Day 20 ~ One Year, One Nose


Balsam Peru




Balsam of Peru was one of the very first 'perfumery' raw materials I ever purchased because when I first began this exquisite journey I was a soap maker, and the book I learned from listed Balsam of Peru as an ingredient used in soap to help with the longevity of scent, and something about stability, and it was a good substitute for vanilla. I can't even remember anymore because I used it once or twice in this manner before being bombarded with information about its potential for causing skin sensitivities, and the fact that it did not, in fact, make a good substitute for vanilla, no way, no how, nuh-uh. And because people in the medical field said the scent reminded them of work.

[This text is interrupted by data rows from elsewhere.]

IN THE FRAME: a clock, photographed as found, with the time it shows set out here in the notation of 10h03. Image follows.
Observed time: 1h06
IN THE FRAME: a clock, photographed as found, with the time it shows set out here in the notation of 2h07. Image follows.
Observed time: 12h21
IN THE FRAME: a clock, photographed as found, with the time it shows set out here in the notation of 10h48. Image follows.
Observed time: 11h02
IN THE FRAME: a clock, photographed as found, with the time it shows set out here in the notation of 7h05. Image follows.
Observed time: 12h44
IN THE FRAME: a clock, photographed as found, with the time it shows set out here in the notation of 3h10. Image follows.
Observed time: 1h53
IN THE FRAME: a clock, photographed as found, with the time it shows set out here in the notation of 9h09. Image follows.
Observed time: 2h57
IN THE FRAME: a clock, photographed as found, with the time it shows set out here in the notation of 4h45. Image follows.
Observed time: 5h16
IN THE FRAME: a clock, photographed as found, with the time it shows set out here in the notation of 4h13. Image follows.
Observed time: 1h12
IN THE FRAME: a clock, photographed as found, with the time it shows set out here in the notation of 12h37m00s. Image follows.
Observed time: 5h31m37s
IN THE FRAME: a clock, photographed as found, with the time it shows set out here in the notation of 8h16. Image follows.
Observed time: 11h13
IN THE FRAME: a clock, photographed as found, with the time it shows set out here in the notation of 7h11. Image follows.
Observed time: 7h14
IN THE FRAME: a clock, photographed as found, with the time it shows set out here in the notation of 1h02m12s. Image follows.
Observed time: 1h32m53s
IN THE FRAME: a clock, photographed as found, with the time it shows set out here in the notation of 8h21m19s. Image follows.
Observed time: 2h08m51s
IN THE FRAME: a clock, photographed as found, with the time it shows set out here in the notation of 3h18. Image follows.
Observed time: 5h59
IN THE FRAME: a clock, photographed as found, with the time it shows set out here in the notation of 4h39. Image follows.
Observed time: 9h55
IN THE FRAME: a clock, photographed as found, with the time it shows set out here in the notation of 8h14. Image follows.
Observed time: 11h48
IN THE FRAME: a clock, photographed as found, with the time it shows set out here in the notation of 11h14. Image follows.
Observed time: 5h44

The sample used for this study is 10 years old, diluted to 10%, and was born in El Salvador. It has an intense, sweet and bitter tonality, a little like vanilla but not enough to be convincing. The intensity rates around 7 or 8 (10 scale). Balsam of Peru smells sweet and ambery, candyish, foodie, brittle and dry, woody, warm, verges on floral, smells of the dregs of dried brewed coffee burnt to the bottom of the coffee pot, moist pipe tobacco, honeycomb, and dry, dusty roses.

Because of my previous associations with Balsam of Peru and soaping, I had given it little thought as a useful material in perfume making until this study -- diluted, all the wonderful background noise comes to the fore -- the dusty roses, the burnt coffee, the brittleness -- straight from the bottle at 100% it's a slam in the face, thick and oozy, super bitter and oddly sweet. I enjoy its complexity in a diluted state.